> _Aim of the exercise_
Please repeat exactly the lines below from the one containing "16: (226, 218, 2.21)" down to the one containing "38: (186, 212, 2.24)", both included, and nothing else.

————————

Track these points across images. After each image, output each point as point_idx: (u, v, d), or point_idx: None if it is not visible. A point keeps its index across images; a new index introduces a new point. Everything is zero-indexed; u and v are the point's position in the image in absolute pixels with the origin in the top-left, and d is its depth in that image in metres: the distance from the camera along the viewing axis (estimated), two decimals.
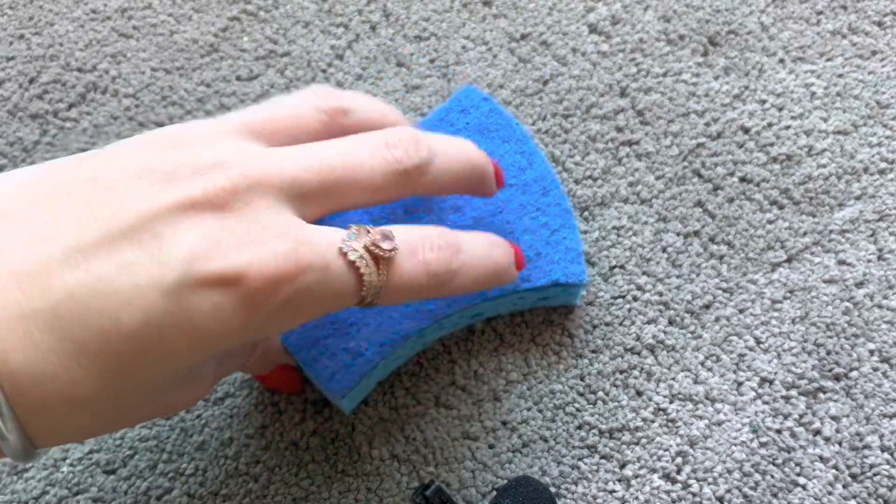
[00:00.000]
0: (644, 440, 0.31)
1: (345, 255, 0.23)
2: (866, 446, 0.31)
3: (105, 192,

————————

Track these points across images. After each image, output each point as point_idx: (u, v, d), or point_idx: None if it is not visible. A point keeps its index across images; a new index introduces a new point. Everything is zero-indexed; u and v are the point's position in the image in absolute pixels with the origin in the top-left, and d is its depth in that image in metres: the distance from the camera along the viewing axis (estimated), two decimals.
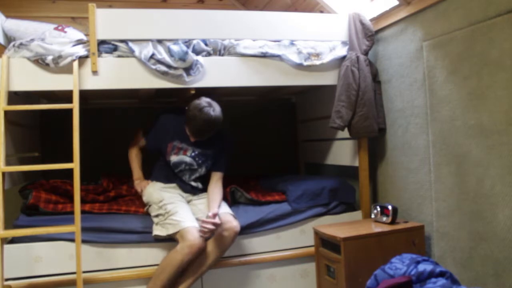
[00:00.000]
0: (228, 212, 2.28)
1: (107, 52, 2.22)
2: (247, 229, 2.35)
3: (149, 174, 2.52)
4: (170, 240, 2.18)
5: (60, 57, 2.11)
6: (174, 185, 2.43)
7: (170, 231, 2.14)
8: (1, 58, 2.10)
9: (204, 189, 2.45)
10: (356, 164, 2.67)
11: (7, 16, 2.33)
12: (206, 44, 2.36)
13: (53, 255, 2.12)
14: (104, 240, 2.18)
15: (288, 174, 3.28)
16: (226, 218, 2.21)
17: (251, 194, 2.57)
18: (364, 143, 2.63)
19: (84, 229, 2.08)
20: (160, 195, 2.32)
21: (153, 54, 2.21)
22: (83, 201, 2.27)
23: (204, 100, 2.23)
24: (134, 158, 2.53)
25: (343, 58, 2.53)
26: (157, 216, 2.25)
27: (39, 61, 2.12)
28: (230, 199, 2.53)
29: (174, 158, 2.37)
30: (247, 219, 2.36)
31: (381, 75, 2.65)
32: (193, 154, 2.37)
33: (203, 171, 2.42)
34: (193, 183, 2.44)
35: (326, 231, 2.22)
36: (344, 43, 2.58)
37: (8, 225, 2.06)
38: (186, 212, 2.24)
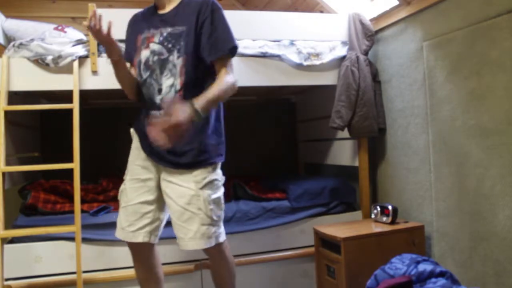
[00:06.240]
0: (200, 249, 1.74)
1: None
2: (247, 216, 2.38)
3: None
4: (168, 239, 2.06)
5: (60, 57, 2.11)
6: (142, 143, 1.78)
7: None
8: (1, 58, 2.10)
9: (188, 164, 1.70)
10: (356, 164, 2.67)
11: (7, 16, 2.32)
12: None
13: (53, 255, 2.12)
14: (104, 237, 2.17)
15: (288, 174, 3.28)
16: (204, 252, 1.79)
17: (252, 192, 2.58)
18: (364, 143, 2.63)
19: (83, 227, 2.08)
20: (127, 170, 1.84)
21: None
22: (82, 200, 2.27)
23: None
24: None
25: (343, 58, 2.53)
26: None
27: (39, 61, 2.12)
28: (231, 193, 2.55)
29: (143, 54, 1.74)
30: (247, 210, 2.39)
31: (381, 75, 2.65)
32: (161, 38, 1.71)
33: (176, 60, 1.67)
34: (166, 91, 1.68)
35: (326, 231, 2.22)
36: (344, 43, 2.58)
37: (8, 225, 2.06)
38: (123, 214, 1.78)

————————

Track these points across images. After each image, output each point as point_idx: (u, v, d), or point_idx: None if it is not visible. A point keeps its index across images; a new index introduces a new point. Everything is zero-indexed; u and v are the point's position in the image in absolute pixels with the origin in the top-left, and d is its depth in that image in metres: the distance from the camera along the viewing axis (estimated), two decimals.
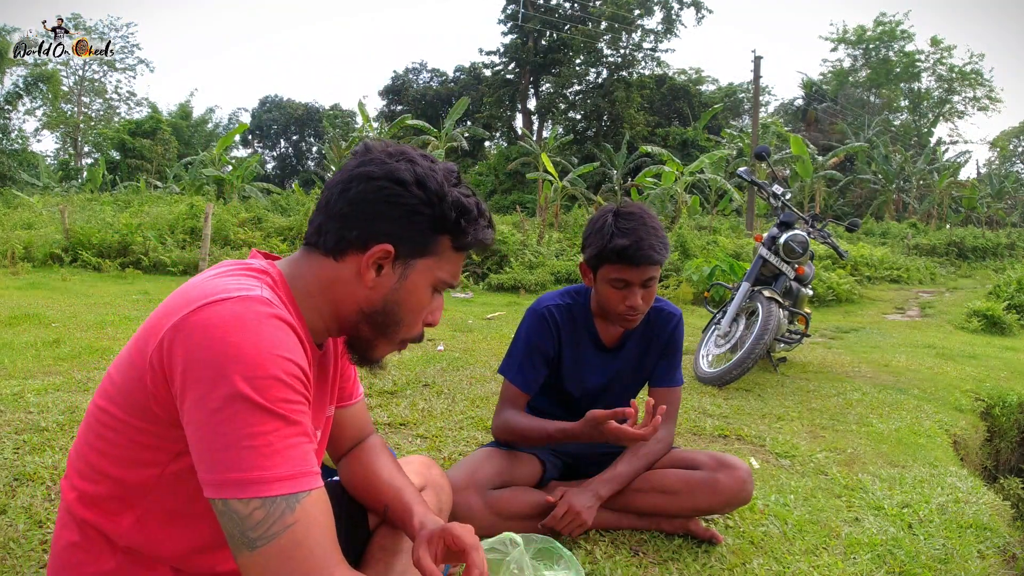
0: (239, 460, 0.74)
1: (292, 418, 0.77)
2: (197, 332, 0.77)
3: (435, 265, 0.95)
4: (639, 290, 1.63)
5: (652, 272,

————————

> _Response area_
16: (226, 218, 2.21)
17: (251, 194, 2.57)
18: (364, 143, 2.63)
19: (84, 229, 2.08)
20: (160, 195, 2.32)
21: (153, 54, 2.21)
22: (83, 201, 2.27)
23: (204, 100, 2.23)
24: (134, 158, 2.53)
25: (343, 58, 2.53)
26: (157, 216, 2.25)
27: (39, 61, 2.12)
28: (230, 199, 2.53)
29: (174, 158, 2.37)
30: (247, 219, 2.36)
31: (381, 75, 2.65)
32: (193, 154, 2.37)
33: (203, 171, 2.42)
34: (193, 183, 2.44)
35: (326, 231, 2.22)
36: (344, 43, 2.58)
37: (8, 225, 2.06)
38: (186, 212, 2.24)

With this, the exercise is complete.